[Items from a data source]
>>>>
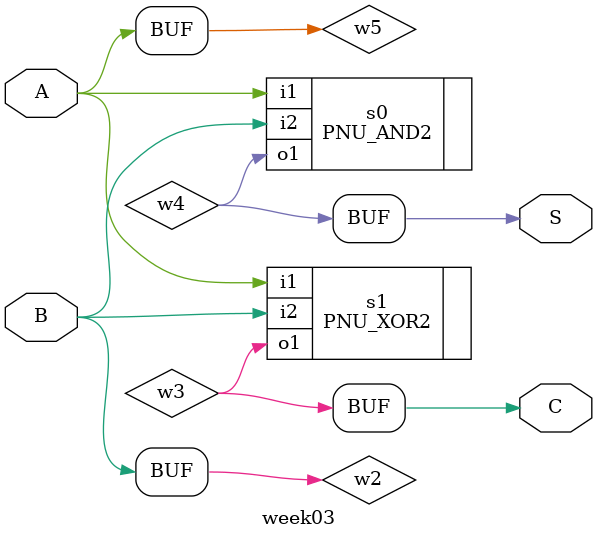
<source format=v>
module week03(A,B,S,C);

input A;
input B;
output S;
output C;

wire  w2;
wire  w3;
wire  w4;
wire  w5;

assign w5 = A;
assign w2 = B;
assign S = w4;
assign C = w3;

PNU_AND2
     s0 (
      .i2(w2),
      .o1(w4),
      .i1(w5));

PNU_XOR2
     s1 (
      .i2(w2),
      .o1(w3),
      .i1(w5));

endmodule


</source>
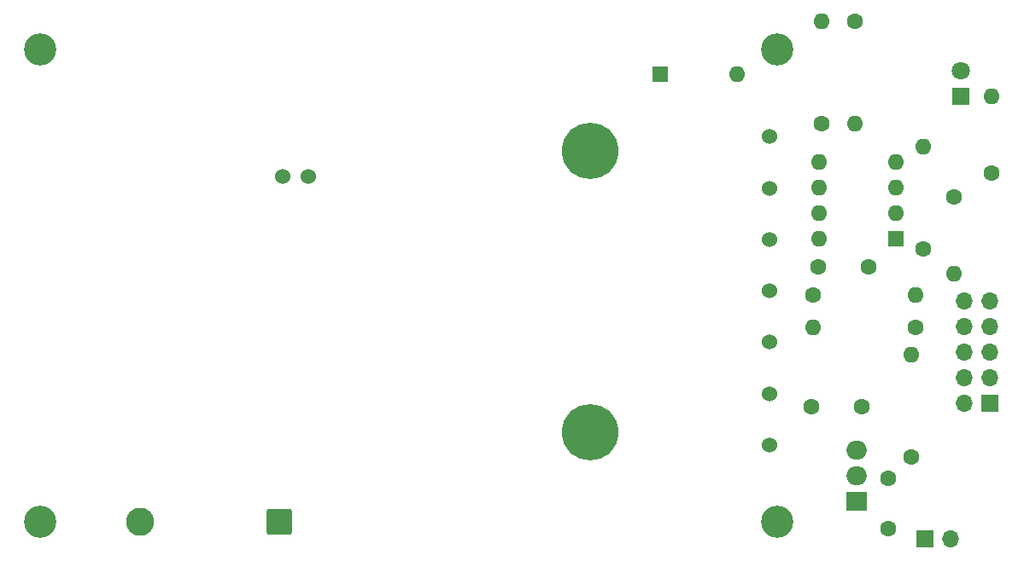
<source format=gbr>
%TF.GenerationSoftware,KiCad,Pcbnew,(6.0.5-0)*%
%TF.CreationDate,2022-06-29T07:05:30+01:00*%
%TF.ProjectId,revised_minh_design,72657669-7365-4645-9f6d-696e685f6465,rev?*%
%TF.SameCoordinates,Original*%
%TF.FileFunction,Soldermask,Top*%
%TF.FilePolarity,Negative*%
%FSLAX46Y46*%
G04 Gerber Fmt 4.6, Leading zero omitted, Abs format (unit mm)*
G04 Created by KiCad (PCBNEW (6.0.5-0)) date 2022-06-29 07:05:30*
%MOMM*%
%LPD*%
G01*
G04 APERTURE LIST*
G04 Aperture macros list*
%AMRoundRect*
0 Rectangle with rounded corners*
0 $1 Rounding radius*
0 $2 $3 $4 $5 $6 $7 $8 $9 X,Y pos of 4 corners*
0 Add a 4 corners polygon primitive as box body*
4,1,4,$2,$3,$4,$5,$6,$7,$8,$9,$2,$3,0*
0 Add four circle primitives for the rounded corners*
1,1,$1+$1,$2,$3*
1,1,$1+$1,$4,$5*
1,1,$1+$1,$6,$7*
1,1,$1+$1,$8,$9*
0 Add four rect primitives between the rounded corners*
20,1,$1+$1,$2,$3,$4,$5,0*
20,1,$1+$1,$4,$5,$6,$7,0*
20,1,$1+$1,$6,$7,$8,$9,0*
20,1,$1+$1,$8,$9,$2,$3,0*%
G04 Aperture macros list end*
%ADD10C,1.600000*%
%ADD11O,1.600000X1.600000*%
%ADD12C,3.200000*%
%ADD13R,1.600000X1.600000*%
%ADD14C,5.600000*%
%ADD15R,1.800000X1.800000*%
%ADD16C,1.800000*%
%ADD17C,1.524000*%
%ADD18R,2.000000X1.905000*%
%ADD19O,2.000000X1.905000*%
%ADD20R,1.700000X1.700000*%
%ADD21O,1.700000X1.700000*%
%ADD22RoundRect,0.249999X1.025001X-1.025001X1.025001X1.025001X-1.025001X1.025001X-1.025001X-1.025001X0*%
%ADD23C,2.800000*%
G04 APERTURE END LIST*
D10*
%TO.C,R4*%
X188264800Y-41605200D03*
D11*
X188264800Y-33985200D03*
%TD*%
D10*
%TO.C,R1*%
X181483000Y-49149000D03*
D11*
X181483000Y-38989000D03*
%TD*%
D12*
%TO.C, *%
X167005000Y-76200000D03*
%TD*%
D13*
%TO.C,D1*%
X155448000Y-31750000D03*
D11*
X163068000Y-31750000D03*
%TD*%
D10*
%TO.C,C1*%
X178054000Y-76922000D03*
X178054000Y-71922000D03*
%TD*%
%TO.C,R7*%
X180721000Y-56896000D03*
D11*
X170561000Y-56896000D03*
%TD*%
D12*
%TO.C, *%
X94000000Y-76200000D03*
%TD*%
D10*
%TO.C,R5*%
X171450000Y-36703000D03*
D11*
X171450000Y-26543000D03*
%TD*%
D14*
%TO.C, *%
X148463000Y-67310000D03*
%TD*%
D12*
%TO.C, *%
X167005000Y-29337000D03*
%TD*%
D15*
%TO.C,D2*%
X185267600Y-33939400D03*
D16*
X185267600Y-31399400D03*
%TD*%
D14*
%TO.C, *%
X148463000Y-39370000D03*
%TD*%
D17*
%TO.C,U4*%
X166243000Y-68584000D03*
X166243000Y-63480000D03*
X120523000Y-41910000D03*
X117983000Y-41910000D03*
X166243000Y-58380000D03*
X166243000Y-53280000D03*
X166243000Y-48180000D03*
X166243000Y-43080000D03*
X166243000Y-37980000D03*
%TD*%
D18*
%TO.C,U1*%
X174935000Y-74168000D03*
D19*
X174935000Y-71628000D03*
X174935000Y-69088000D03*
%TD*%
D10*
%TO.C,C2*%
X175423200Y-64770000D03*
X170423200Y-64770000D03*
%TD*%
%TO.C,C3*%
X171109000Y-50927000D03*
X176109000Y-50927000D03*
%TD*%
%TO.C,R6*%
X174752000Y-26543000D03*
D11*
X174752000Y-36703000D03*
%TD*%
D10*
%TO.C,R8*%
X180289200Y-69799200D03*
D11*
X180289200Y-59639200D03*
%TD*%
D10*
%TO.C,R3*%
X170561000Y-53721000D03*
D11*
X180721000Y-53721000D03*
%TD*%
D20*
%TO.C,J3*%
X181711600Y-77927200D03*
D21*
X184251600Y-77927200D03*
%TD*%
D12*
%TO.C, *%
X94000000Y-29337000D03*
%TD*%
D10*
%TO.C,R2*%
X184531000Y-43942000D03*
D11*
X184531000Y-51562000D03*
%TD*%
D13*
%TO.C,U2*%
X178806000Y-48123000D03*
D11*
X178806000Y-45583000D03*
X178806000Y-43043000D03*
X178806000Y-40503000D03*
X171186000Y-40503000D03*
X171186000Y-43043000D03*
X171186000Y-45583000D03*
X171186000Y-48123000D03*
%TD*%
D22*
%TO.C,J2*%
X117704000Y-76200000D03*
D23*
X103904000Y-76200000D03*
%TD*%
D20*
%TO.C,J1*%
X188132400Y-64435200D03*
D21*
X185592400Y-64435200D03*
X188132400Y-61895200D03*
X185592400Y-61895200D03*
X188132400Y-59355200D03*
X185592400Y-59355200D03*
X188132400Y-56815200D03*
X185592400Y-56815200D03*
X188132400Y-54275200D03*
X185592400Y-54275200D03*
%TD*%
M02*

</source>
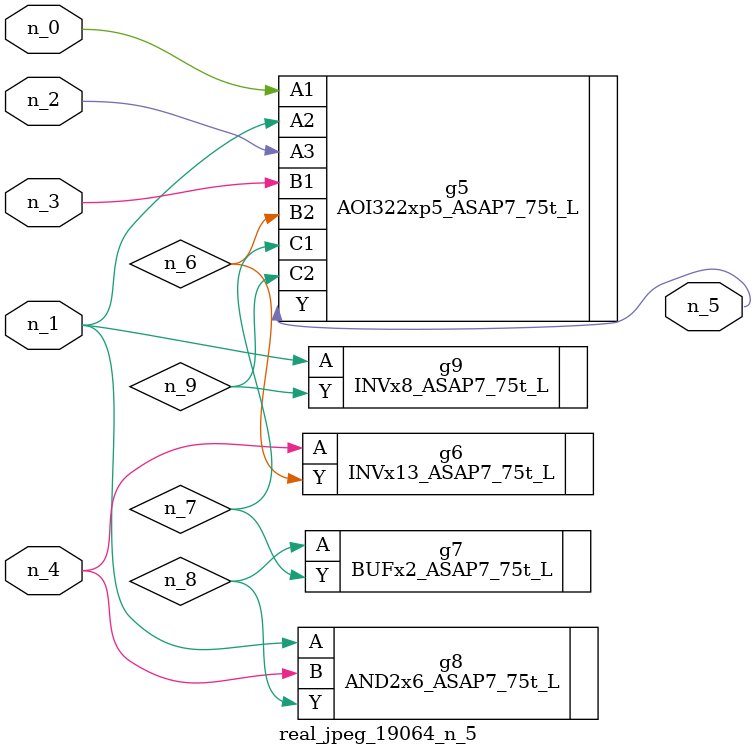
<source format=v>
module real_jpeg_19064_n_5 (n_4, n_0, n_1, n_2, n_3, n_5);

input n_4;
input n_0;
input n_1;
input n_2;
input n_3;

output n_5;

wire n_8;
wire n_6;
wire n_7;
wire n_9;

AOI322xp5_ASAP7_75t_L g5 ( 
.A1(n_0),
.A2(n_1),
.A3(n_2),
.B1(n_3),
.B2(n_6),
.C1(n_7),
.C2(n_9),
.Y(n_5)
);

AND2x6_ASAP7_75t_L g8 ( 
.A(n_1),
.B(n_4),
.Y(n_8)
);

INVx8_ASAP7_75t_L g9 ( 
.A(n_1),
.Y(n_9)
);

INVx13_ASAP7_75t_L g6 ( 
.A(n_4),
.Y(n_6)
);

BUFx2_ASAP7_75t_L g7 ( 
.A(n_8),
.Y(n_7)
);


endmodule
</source>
<<<<
■ WORK REQUEST ■
All records above should be duplicated exactly, with the pictures omitted.

■ RESPONSE ■
<source format=v>
module week03(A,B,S,C);

input A;
input B;
output S;
output C;

wire  w2;
wire  w3;
wire  w4;
wire  w5;

assign w5 = A;
assign w2 = B;
assign S = w4;
assign C = w3;

PNU_AND2
     s0 (
      .i2(w2),
      .o1(w4),
      .i1(w5));

PNU_XOR2
     s1 (
      .i2(w2),
      .o1(w3),
      .i1(w5));

endmodule


</source>
<source format=gbr>
%TF.GenerationSoftware,KiCad,Pcbnew,(6.0.5-0)*%
%TF.CreationDate,2022-06-29T07:05:30+01:00*%
%TF.ProjectId,revised_minh_design,72657669-7365-4645-9f6d-696e685f6465,rev?*%
%TF.SameCoordinates,Original*%
%TF.FileFunction,Soldermask,Top*%
%TF.FilePolarity,Negative*%
%FSLAX46Y46*%
G04 Gerber Fmt 4.6, Leading zero omitted, Abs format (unit mm)*
G04 Created by KiCad (PCBNEW (6.0.5-0)) date 2022-06-29 07:05:30*
%MOMM*%
%LPD*%
G01*
G04 APERTURE LIST*
G04 Aperture macros list*
%AMRoundRect*
0 Rectangle with rounded corners*
0 $1 Rounding radius*
0 $2 $3 $4 $5 $6 $7 $8 $9 X,Y pos of 4 corners*
0 Add a 4 corners polygon primitive as box body*
4,1,4,$2,$3,$4,$5,$6,$7,$8,$9,$2,$3,0*
0 Add four circle primitives for the rounded corners*
1,1,$1+$1,$2,$3*
1,1,$1+$1,$4,$5*
1,1,$1+$1,$6,$7*
1,1,$1+$1,$8,$9*
0 Add four rect primitives between the rounded corners*
20,1,$1+$1,$2,$3,$4,$5,0*
20,1,$1+$1,$4,$5,$6,$7,0*
20,1,$1+$1,$6,$7,$8,$9,0*
20,1,$1+$1,$8,$9,$2,$3,0*%
G04 Aperture macros list end*
%ADD10C,1.600000*%
%ADD11O,1.600000X1.600000*%
%ADD12C,3.200000*%
%ADD13R,1.600000X1.600000*%
%ADD14C,5.600000*%
%ADD15R,1.800000X1.800000*%
%ADD16C,1.800000*%
%ADD17C,1.524000*%
%ADD18R,2.000000X1.905000*%
%ADD19O,2.000000X1.905000*%
%ADD20R,1.700000X1.700000*%
%ADD21O,1.700000X1.700000*%
%ADD22RoundRect,0.249999X1.025001X-1.025001X1.025001X1.025001X-1.025001X1.025001X-1.025001X-1.025001X0*%
%ADD23C,2.800000*%
G04 APERTURE END LIST*
D10*
%TO.C,R4*%
X188264800Y-41605200D03*
D11*
X188264800Y-33985200D03*
%TD*%
D10*
%TO.C,R1*%
X181483000Y-49149000D03*
D11*
X181483000Y-38989000D03*
%TD*%
D12*
%TO.C, *%
X167005000Y-76200000D03*
%TD*%
D13*
%TO.C,D1*%
X155448000Y-31750000D03*
D11*
X163068000Y-31750000D03*
%TD*%
D10*
%TO.C,C1*%
X178054000Y-76922000D03*
X178054000Y-71922000D03*
%TD*%
%TO.C,R7*%
X180721000Y-56896000D03*
D11*
X170561000Y-56896000D03*
%TD*%
D12*
%TO.C, *%
X94000000Y-76200000D03*
%TD*%
D10*
%TO.C,R5*%
X171450000Y-36703000D03*
D11*
X171450000Y-26543000D03*
%TD*%
D14*
%TO.C, *%
X148463000Y-67310000D03*
%TD*%
D12*
%TO.C, *%
X167005000Y-29337000D03*
%TD*%
D15*
%TO.C,D2*%
X185267600Y-33939400D03*
D16*
X185267600Y-31399400D03*
%TD*%
D14*
%TO.C, *%
X148463000Y-39370000D03*
%TD*%
D17*
%TO.C,U4*%
X166243000Y-68584000D03*
X166243000Y-63480000D03*
X120523000Y-41910000D03*
X117983000Y-41910000D03*
X166243000Y-58380000D03*
X166243000Y-53280000D03*
X166243000Y-48180000D03*
X166243000Y-43080000D03*
X166243000Y-37980000D03*
%TD*%
D18*
%TO.C,U1*%
X174935000Y-74168000D03*
D19*
X174935000Y-71628000D03*
X174935000Y-69088000D03*
%TD*%
D10*
%TO.C,C2*%
X175423200Y-64770000D03*
X170423200Y-64770000D03*
%TD*%
%TO.C,C3*%
X171109000Y-50927000D03*
X176109000Y-50927000D03*
%TD*%
%TO.C,R6*%
X174752000Y-26543000D03*
D11*
X174752000Y-36703000D03*
%TD*%
D10*
%TO.C,R8*%
X180289200Y-69799200D03*
D11*
X180289200Y-59639200D03*
%TD*%
D10*
%TO.C,R3*%
X170561000Y-53721000D03*
D11*
X180721000Y-53721000D03*
%TD*%
D20*
%TO.C,J3*%
X181711600Y-77927200D03*
D21*
X184251600Y-77927200D03*
%TD*%
D12*
%TO.C, *%
X94000000Y-29337000D03*
%TD*%
D10*
%TO.C,R2*%
X184531000Y-43942000D03*
D11*
X184531000Y-51562000D03*
%TD*%
D13*
%TO.C,U2*%
X178806000Y-48123000D03*
D11*
X178806000Y-45583000D03*
X178806000Y-43043000D03*
X178806000Y-40503000D03*
X171186000Y-40503000D03*
X171186000Y-43043000D03*
X171186000Y-45583000D03*
X171186000Y-48123000D03*
%TD*%
D22*
%TO.C,J2*%
X117704000Y-76200000D03*
D23*
X103904000Y-76200000D03*
%TD*%
D20*
%TO.C,J1*%
X188132400Y-64435200D03*
D21*
X185592400Y-64435200D03*
X188132400Y-61895200D03*
X185592400Y-61895200D03*
X188132400Y-59355200D03*
X185592400Y-59355200D03*
X188132400Y-56815200D03*
X185592400Y-56815200D03*
X188132400Y-54275200D03*
X185592400Y-54275200D03*
%TD*%
M02*

</source>
<source format=v>
module real_jpeg_19064_n_5 (n_4, n_0, n_1, n_2, n_3, n_5);

input n_4;
input n_0;
input n_1;
input n_2;
input n_3;

output n_5;

wire n_8;
wire n_6;
wire n_7;
wire n_9;

AOI322xp5_ASAP7_75t_L g5 ( 
.A1(n_0),
.A2(n_1),
.A3(n_2),
.B1(n_3),
.B2(n_6),
.C1(n_7),
.C2(n_9),
.Y(n_5)
);

AND2x6_ASAP7_75t_L g8 ( 
.A(n_1),
.B(n_4),
.Y(n_8)
);

INVx8_ASAP7_75t_L g9 ( 
.A(n_1),
.Y(n_9)
);

INVx13_ASAP7_75t_L g6 ( 
.A(n_4),
.Y(n_6)
);

BUFx2_ASAP7_75t_L g7 ( 
.A(n_8),
.Y(n_7)
);


endmodule
</source>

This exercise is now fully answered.